Configure health checks that monitor the health and readiness of Gradient Deployments.
How health checks work​
Gradient health checks leverage Kubernetes probes under the hood. Some slight changes in the configuration have been chosen to deliver a better experience.
There are three configurable health checks available: liveness
, readiness
, and startup
.
liveness
checks detect deployment containers that transition to an unhealthy state. liveness
checks remedy said situations through targeted restarts.
readiness
checks tell our load balancers when a container is ready to receive traffic. These checks run for the life of the container. Applications that leverage readiness
checks may need to load a model into memory or initiate connections to external services before receiving requests.
startup
checks detect if a container has started successfully. If the container never enters a successful state, the container is killed and restarted. Once a startup
health check detects a successful start of the container, it will initiate the liveness
& readiness
health checks (if configured).
Any status codes returned greater than or equal to 200 and less than 400 indicate success. Any other code indicates failure.
Health check configuration​
healthChecks
: The overall label used to specify any health checks.
liveness/readiness/startup
: The type of health check specified.path
: The path of the http endpoint that the health check will call.port
: (Optional) The port that the path is running on. The default is to use the same port as the image itself.initialDelaySeconds
: (Optional) The number of seconds after the container has started before health checks are initiated. Defaults to 0 seconds.periodSeconds
: (Optional) How often (in seconds) to perform the health check. Defaults to 10 seconds.timeoutSeconds
: (Optional) The number of seconds after which the health check times out. Defaults to 1 second. Minimum value is 1.failureThreshold
: (Optional) The number of times the health check has to return a failed response for the health check to be assigned a failed status. Defaults to 3 tries.
Health check example​
Below is a deployment spec and a Python script that use health checks to monitor a FastAPI application. On startup the application will download a model, check that it can make a connection to an S3 bucket, and wait to be marked healthy before serving requests.

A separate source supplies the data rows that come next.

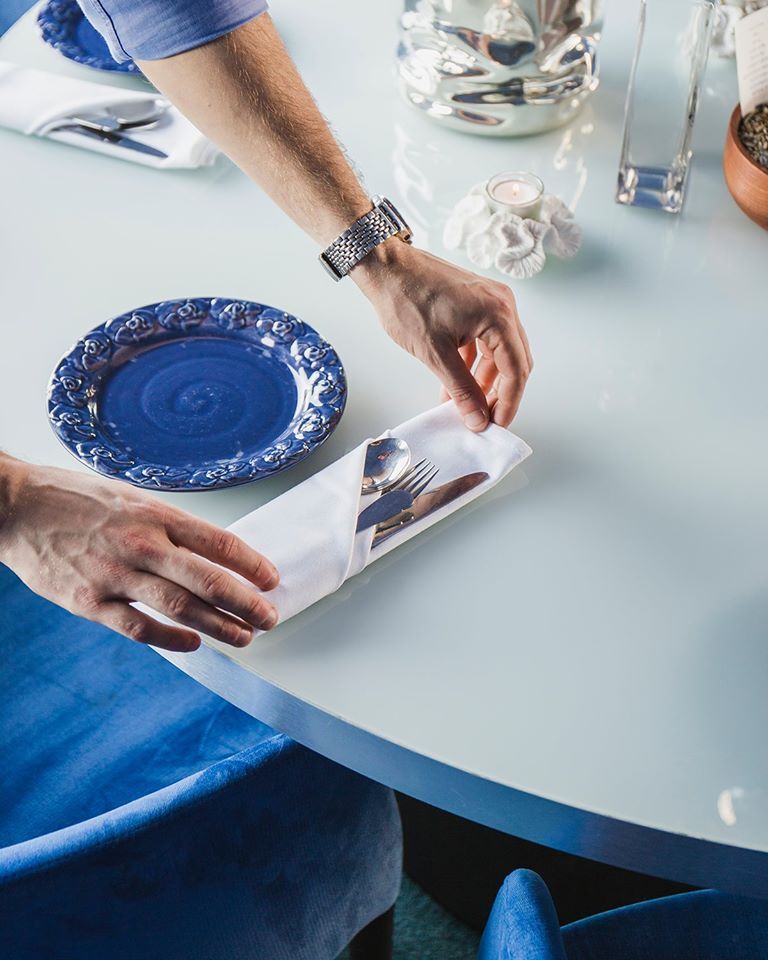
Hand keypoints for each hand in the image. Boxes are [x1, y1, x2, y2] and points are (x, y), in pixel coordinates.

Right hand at [0, 456, 278, 651]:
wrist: (17, 508)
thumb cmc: (78, 500)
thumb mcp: (131, 497)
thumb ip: (169, 524)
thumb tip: (212, 549)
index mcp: (155, 515)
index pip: (218, 542)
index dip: (251, 564)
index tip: (272, 579)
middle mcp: (141, 544)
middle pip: (207, 580)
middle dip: (246, 602)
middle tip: (269, 617)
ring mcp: (115, 575)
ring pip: (180, 608)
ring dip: (219, 626)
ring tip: (244, 636)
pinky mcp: (90, 602)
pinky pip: (139, 627)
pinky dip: (171, 639)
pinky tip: (193, 644)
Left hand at [354, 242, 532, 430]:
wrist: (385, 268)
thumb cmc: (406, 299)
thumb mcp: (435, 354)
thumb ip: (461, 390)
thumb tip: (477, 417)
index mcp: (498, 315)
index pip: (517, 369)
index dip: (508, 402)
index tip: (496, 424)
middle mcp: (501, 305)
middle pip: (514, 360)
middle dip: (500, 393)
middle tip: (485, 418)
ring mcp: (489, 302)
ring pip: (498, 352)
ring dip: (485, 380)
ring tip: (466, 404)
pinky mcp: (475, 303)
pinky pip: (484, 340)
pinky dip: (473, 363)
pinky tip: (456, 383)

Deployment spec example using HTTP
enabled: true
image: paperspace/deployment-fixture
port: 8888
resources:
replicas: 1
instanceType: A5000
healthChecks:
liveness:
path: /liveness
readiness:
path: /readiness
startup:
path: /startup
failureThreshold: 6
FastAPI application example
from pydantic import BaseSettings
from fastapi import FastAPI, Response, status
class LoadStatus(BaseSettings):
model_loaded: bool = False
# Other statuses
load_status = LoadStatus()
app = FastAPI()
@app.on_event("startup")
async def model_load():
# Download model
load_status.model_loaded = True
@app.get("/liveness/", status_code=200)
def liveness_check():
return "Liveness check succeeded."
@app.get("/readiness/", status_code=200)
def readiness_check(response: Response):
s3_successful = # S3 connection check
if not s3_successful or not load_status.model_loaded:
response.status_code = status.HTTP_503_SERVICE_UNAVAILABLE
return "Readiness check failed."
return "Readiness check succeeded."
@app.get("/startup/", status_code=200)
def startup_check():
return "Startup check succeeded."
@app.post("/predict/}")
def predict():
# Make a prediction
# Upload to S3 bucket
# Return response
Example Scenario:
In the above scenario, when the deployment spec is submitted, the container will be pulled from the container registry. When finished, the deployment will start to build the container. As the container starts to build, the startup
health check will start probing the application. The app has 60 seconds to startup before the container is marked as unhealthy by the startup
health check and restarted (periodSeconds*failureThreshold = 10*6 = 60 seconds)
.
Because the FastAPI app above defines a startup event process, that process (model download) will have to finish before the container is considered to have a successful startup. When the model download finishes, assuming it's within 60 seconds, the startup
health check will succeed, stop probing, and the liveness
and readiness
health checks will start to probe the container every 10 seconds (Kubernetes default) to monitor the health and readiness for the life of the container.
The readiness
health check will ensure the model has been downloaded and the container can make a connection to the S3 bucket and then return a 200
status code which will mark the container to be in a successful and ready state.
Once all health checks have passed, the container will start to receive incoming traffic (e.g. into the /predict/
endpoint) and the liveness
and readiness
health checks will continue to probe and monitor the container. In the case of the readiness
probe, if at some point in the future the container can't make a connection to the S3 bucket, it will return a 503
status code to tell the deployment to no longer send traffic to this container until it can successfully make a connection with the S3 bucket again.